Louisiana Offshore Safety: Post BP Rules “Relaxed” By Department of Interio
Louisiana offshore injuries are caused by a variety of factors: fatigue, routine failure to apply basic common sense, and production pressures are chief among them. After the Deep Water Horizon incident of April 2010, government officials bulked up safety regulations to ensure that such accidents would not, and could not, occur in the future. These rules acted as a “back stop” on what oil companies could and could not do during offshore drilling operations, and served to protect offshore workers from being severely killed or injured in blow-outs or other drilling accidents.
The new Bureau of Safety and Environmental Enforcement rules serve to loosen, or, in some instances, obliterate, basic safety measures related to blow-out preventers and other safety mechanisms.
BSEE said the changes would help meet Trump’s goal of “energy dominance” by ramping up domestic oil and gas output. “Reducing unnecessary burdens” of regulation should save the energy industry $228 million over a decade, the agency estimates.
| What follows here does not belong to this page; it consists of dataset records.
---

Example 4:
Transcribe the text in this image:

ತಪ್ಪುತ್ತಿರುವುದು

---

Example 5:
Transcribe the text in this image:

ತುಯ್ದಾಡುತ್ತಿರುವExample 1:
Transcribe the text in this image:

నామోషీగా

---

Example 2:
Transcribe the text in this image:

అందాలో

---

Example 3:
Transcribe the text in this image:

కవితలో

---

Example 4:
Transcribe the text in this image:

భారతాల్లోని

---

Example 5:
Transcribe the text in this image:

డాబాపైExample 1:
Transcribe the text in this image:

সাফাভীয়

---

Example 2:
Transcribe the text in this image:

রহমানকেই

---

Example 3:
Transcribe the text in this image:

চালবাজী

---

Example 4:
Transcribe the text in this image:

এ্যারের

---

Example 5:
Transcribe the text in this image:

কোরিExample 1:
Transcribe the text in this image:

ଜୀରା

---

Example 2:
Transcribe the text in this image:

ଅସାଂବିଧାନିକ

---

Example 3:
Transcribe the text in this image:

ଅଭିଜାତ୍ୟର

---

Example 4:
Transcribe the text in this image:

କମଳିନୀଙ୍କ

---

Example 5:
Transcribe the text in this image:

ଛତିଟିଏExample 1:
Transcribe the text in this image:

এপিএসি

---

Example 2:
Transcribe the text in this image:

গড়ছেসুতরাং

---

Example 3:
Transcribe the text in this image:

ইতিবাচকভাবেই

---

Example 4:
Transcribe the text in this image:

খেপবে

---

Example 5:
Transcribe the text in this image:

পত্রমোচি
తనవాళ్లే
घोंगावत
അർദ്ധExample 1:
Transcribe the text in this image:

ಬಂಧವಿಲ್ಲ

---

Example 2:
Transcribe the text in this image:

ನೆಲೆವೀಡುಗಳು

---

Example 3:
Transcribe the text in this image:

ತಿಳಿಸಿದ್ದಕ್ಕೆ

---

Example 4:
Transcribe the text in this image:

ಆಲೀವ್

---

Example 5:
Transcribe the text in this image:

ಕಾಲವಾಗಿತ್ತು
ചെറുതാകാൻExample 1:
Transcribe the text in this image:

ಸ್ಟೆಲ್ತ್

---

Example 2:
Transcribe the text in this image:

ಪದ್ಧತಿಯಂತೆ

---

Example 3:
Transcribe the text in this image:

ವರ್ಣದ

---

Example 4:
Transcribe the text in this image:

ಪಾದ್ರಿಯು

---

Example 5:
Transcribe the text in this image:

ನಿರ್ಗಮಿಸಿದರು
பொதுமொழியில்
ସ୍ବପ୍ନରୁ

Additionally, BSEE said it’s working on a more consequential rewrite to a rule that was enacted to minimize the risk of a well explosion like the Deepwater Horizon one that killed 11 workers.
BSEE wants to relax requirements to have backup plans for blowout preventers, valves used to prevent oil spills. It would also erase a requirement that BSEE confirm the number of pressure drillers used in new wells is “safe.”